Required work -> The records below are to be reproduced exactly, with the pictures left out.

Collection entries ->
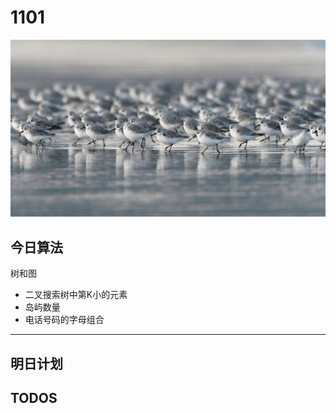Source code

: 
# 1101

![](./bg-imgs/1101.jpg)



## 今日算法

树和图

- 二叉搜索树中第K小的元素
- 岛屿数量
- 电话号码的字母组合

---
## 明日计划


## TODOS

Reply to the exercise ->
Source code

: 
# 1101

![](./bg-imgs/1101.jpg)



## 今日算法

树和图

- 二叉搜索树中第K小的元素
- 岛屿数量
- 电话号码的字母组合

---
## 明日计划


## TODOS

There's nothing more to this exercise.